AWS AppSync - can we fetch the schema from S3?

The aws_appsync_graphql_api resource for AWS AppSync has a schema attribute for the GraphQL schema, that can be either multi-line heredoc or loaded via a file function. I’m currently using a file function, but as I’m using Terraform Cloud, that means my GraphQL schema file needs to be committed in my Terraform repository, as opposed to in a code repository where it belongs - it’s application code, not configuration.

Is there a way to specify that the schema should be loaded from S3? That’s what I do with my Lambda functions, as aws_lambda_function allows you to specify which aws_s3_bucket_object you want to load your function from, as an alternative to using a straight file reference - however to do that, aws_lambda_function has explicit s3_bucket, s3_key and s3_object_version attributes which are not available in aws_appsync_graphql_api.

Hi @bengiddins,

I’m not familiar with AWS AppSync, but from looking at the aws_appsync_graphql_api docs it looks like the schema is in a text-based format, which means we can read it into a Terraform string using a data source and then assign it to the aws_appsync_graphql_api resource:

data "aws_s3_bucket_object" "schema" {
  bucket = "example"
  key    = "example"

resource "aws_appsync_graphql_api" "example" {
  authentication_type = "AWS_IAM"
  name                = "example"

  schema = data.aws_s3_bucket_object.schema.body

The aws_s3_bucket_object data source requires that you give the S3 object a content-type starting with text/ in order for body to be populated, because Terraform strings cannot represent arbitrary binary data (they are sequences of Unicode characters, not sequences of bytes).

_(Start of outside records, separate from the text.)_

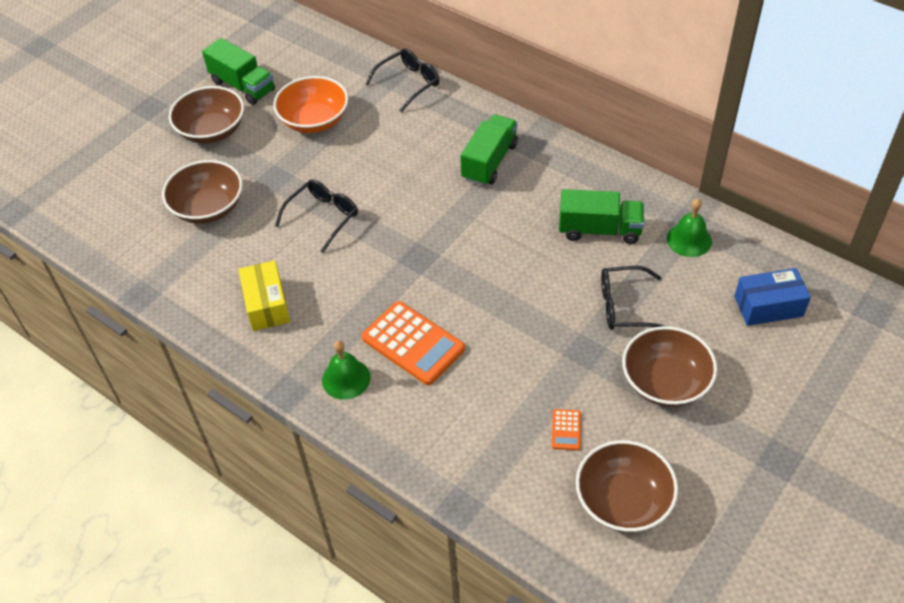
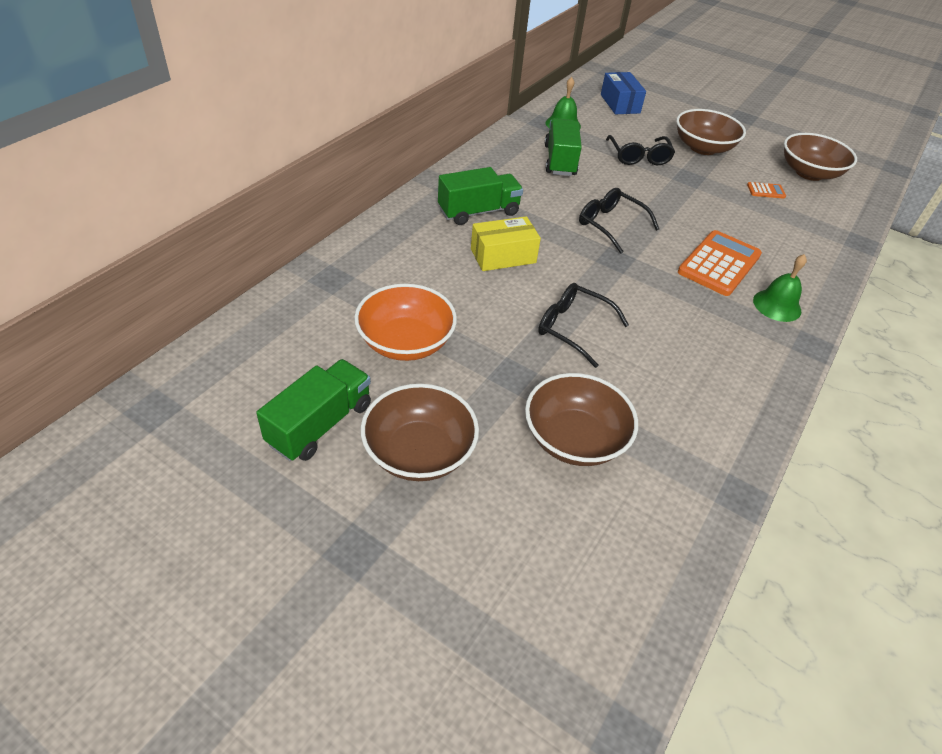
camera: 100 degrees left, 5 degrees down
yellow box [239,260,290,331] -> yellow box moved to [471,216,541,271]
black glasses [366,48,440,112] -> black glasses moved to [579,188,659,254]
green truck [460,114,518,186] -> green truck turned 135 degrees clockwise [438,167,523,225]

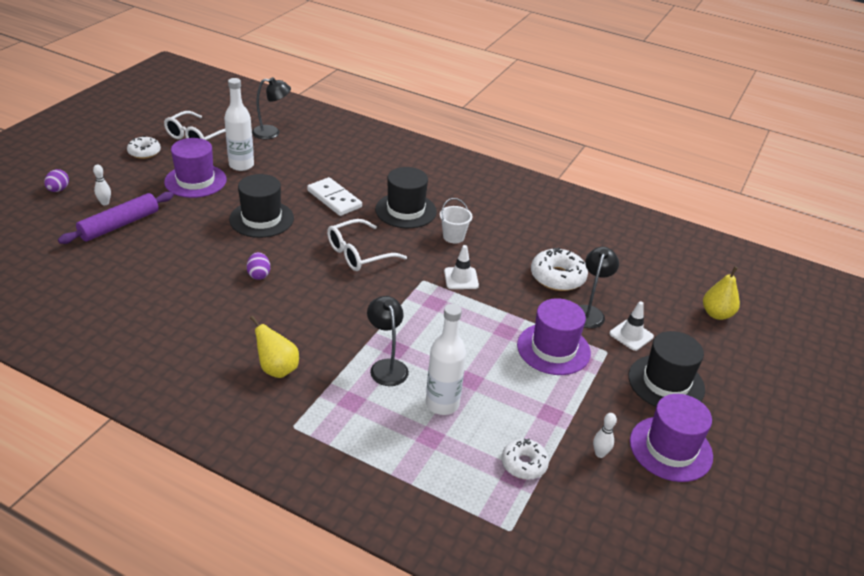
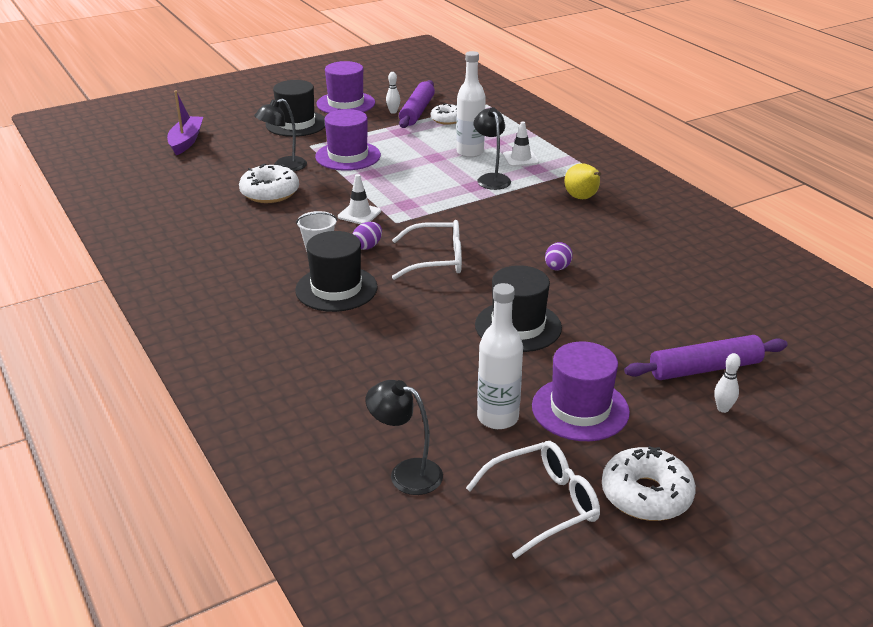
camera: 145 degrees left, 5 degrees down
purple egg [44,169,69,192] -> purple egg moved to [353,222,382,250]
white donut [127,136,161,159] -> white donut [602,446,696,521], size x1.53
white domino [307,177,362,216] -> none
black lamp [367,296,409,386] -> black lamp turned 150 degrees clockwise [474,107,511,190]
white traffic cone [610,301,654,351] -> white traffic cone moved to [503,121,539,167]
yellow pear [703,267,740,320] -> purple boat [167,90,203,155]
none -> purple rolling pin [399,80,435,128]

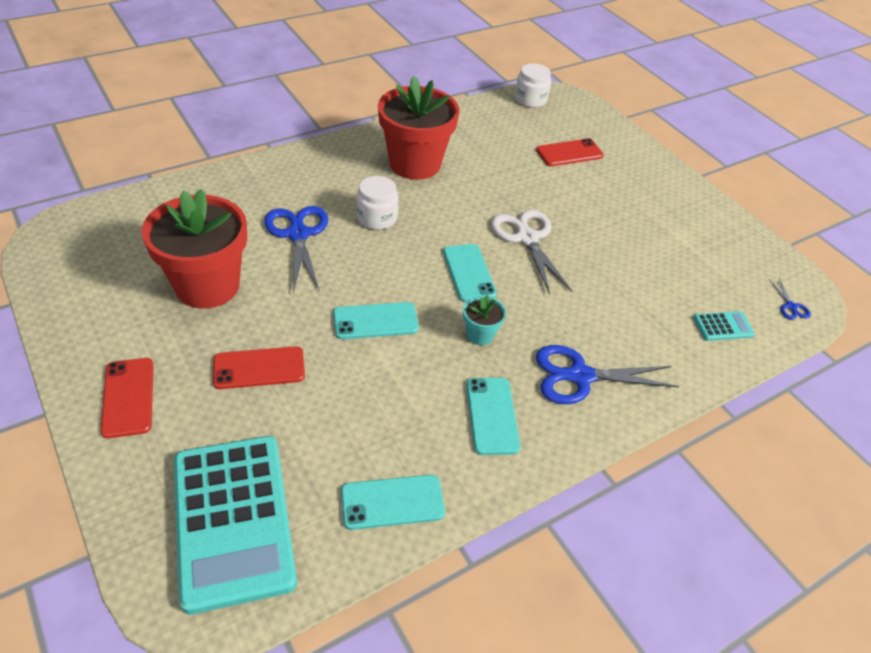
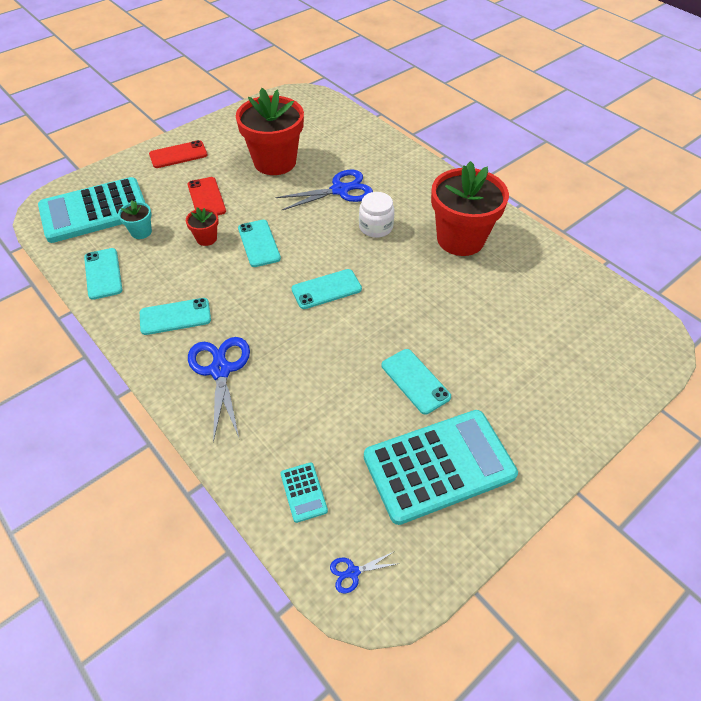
camera: 85 degrees right, 5 degrees up
turquoise flower pot [463,295,506,345] -> turquoise flower pot moved to [118,200,152,239]
white scissors [491,210,572,295] -> none
white jar [515,63,551,108] -> none
red phone [536,138,604,166] -> none
none -> red flower pot [186,207,219,246]
none -> turquoise calculator [364,410,518,525]
none -> turquoise phone [382,349,451,414]

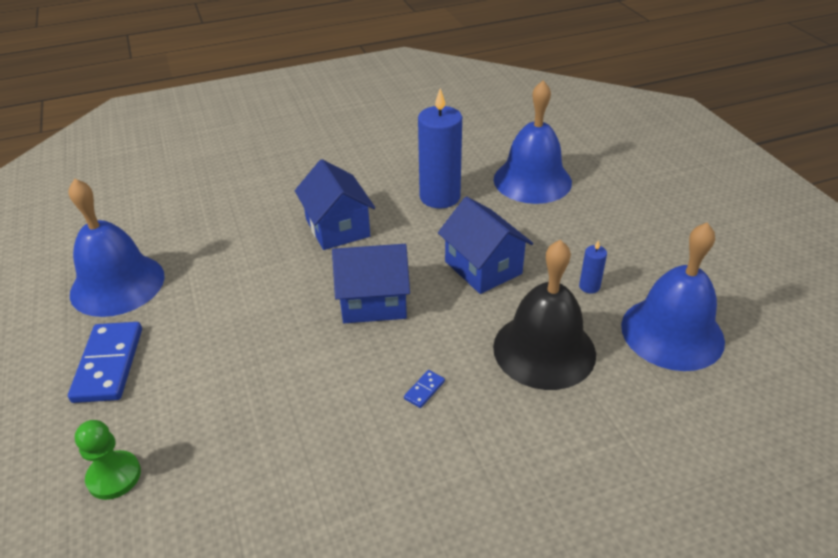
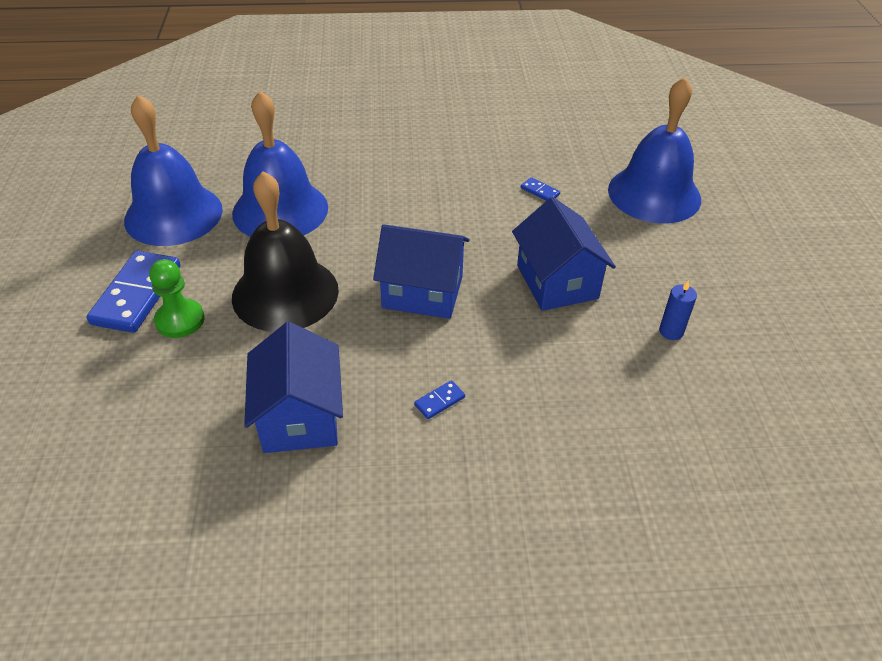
camera: 15 degrees right, 5 degrees up
green pawn [75,420,141,500] -> green pawn moved to [149,259,205,338]
blue house [295,159,375,250] -> blue house moved to [244,322,343,453]
blue candle [418,88,462,209] -> blue domino [521,177,560,201]
black bell [493,239,596,390] -> black bell moved to [232,171,339,332]
blue bell [621,222,725,371] -> blue bell moved to [232,91,328,237]

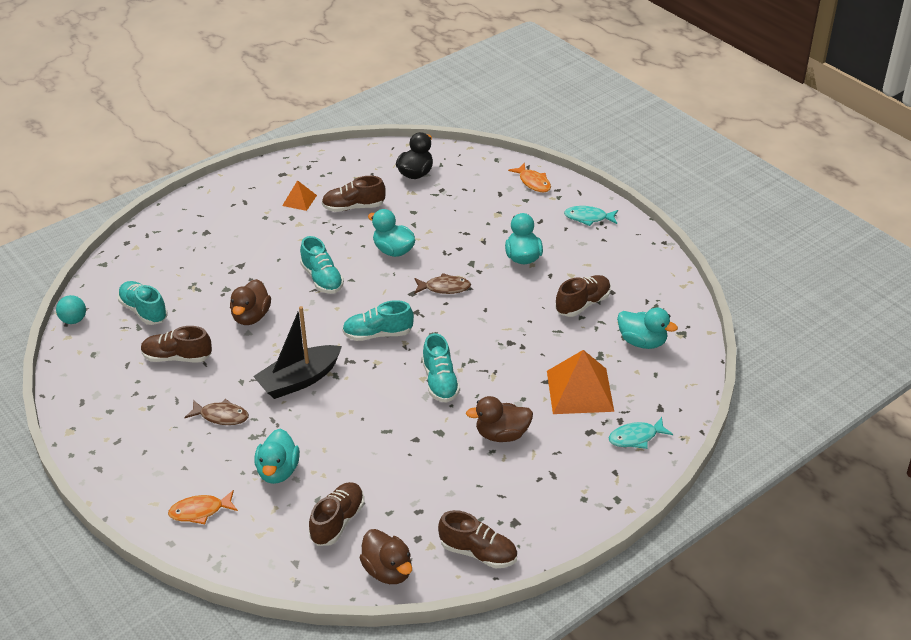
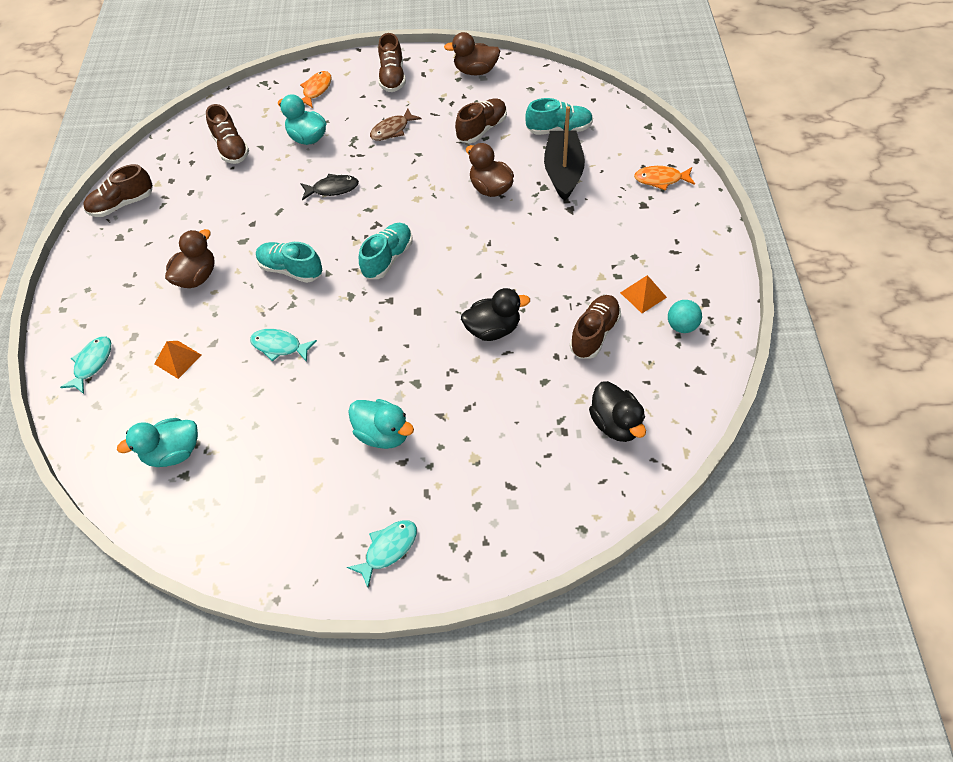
camera: 130 degrees right, 15 degrees up
turquoise ball [56,295,86,324] -> turquoise ball moved to [668,300,702,333]
black boat [253,306,342,399] -> black boat moved to [544,106,585,201]
turquoise shoe [300,236,344,294] -> none
brown duck [360,529,412,584] -> brown duck moved to [444,32,500,75]
turquoise duck [368,209,415,257] -> black duck [461,288,530,341]
brown fish [414,273,471,294] -> none
orange fish [508,163,551,192] -> orange fish moved to [634,166,695,191]
orange pyramid [547,350,614,414] -> orange pyramid [154,341,202,379], size x0.52
brown shoe [555,275,611,317] -> brown shoe moved to [378,33,406,92]
none -> turquoise fish [250,329,317,362]
none -> black fish [300,174,359,200]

The aws_lambda_function resource has built-in support for reading from S3 mainly because the underlying AWS Lambda API also has that built-in support: when you use those options, it is the remote AWS Lambda service requesting the data from S3, not Terraform itself.

The underlying AppSync API doesn’t seem to have an equivalent capability, but using Terraform data sources we can approximate capabilities like that by having Terraform itself retrieve needed data and use it to configure some other object. This means that the IAM user/role used by the Terraform AWS provider will need to have access to the S3 object in question, whereas in the Lambda case you’d instead grant the Lambda function’s IAM role access to the S3 object.

1 Like

Thanks - great explanation and a likely solution for what I’m trying to achieve.

Yep, worked perfectly.

My build script calls a local Terraform configuration that uploads my Lambda builds to S3, I added the schema in a similar fashion so it gets uploaded to S3 if there’s a change detected:

resource "aws_s3_bucket_object" "client_schema" {
  bucket       = data.aws_s3_bucket.deployment.bucket
  key          = "appsync/client/schema.graphql"
  source       = "../client-resolver/graphql/schema.graphql"
  content_type = "application/json"
  etag         = filemd5("../client-resolver/graphql/schema.graphql")

The configuration in Terraform Cloud picks it up:

data "aws_s3_bucket_object" "graphql_schema" {
  bucket = var.s3_bucket_deployment_bucket
  key    = "appsync/client/schema.graphql"

resource "aws_appsync_graphql_api" "client" {
  authentication_type = "AMAZON_COGNITO_USER_POOLS"
  name                = "client"
  #schema              = file("${path.module}/schema.graphql")
  schema = data.aws_s3_bucket_object.graphql_schema.body

This eliminates the schema from the configuration repository!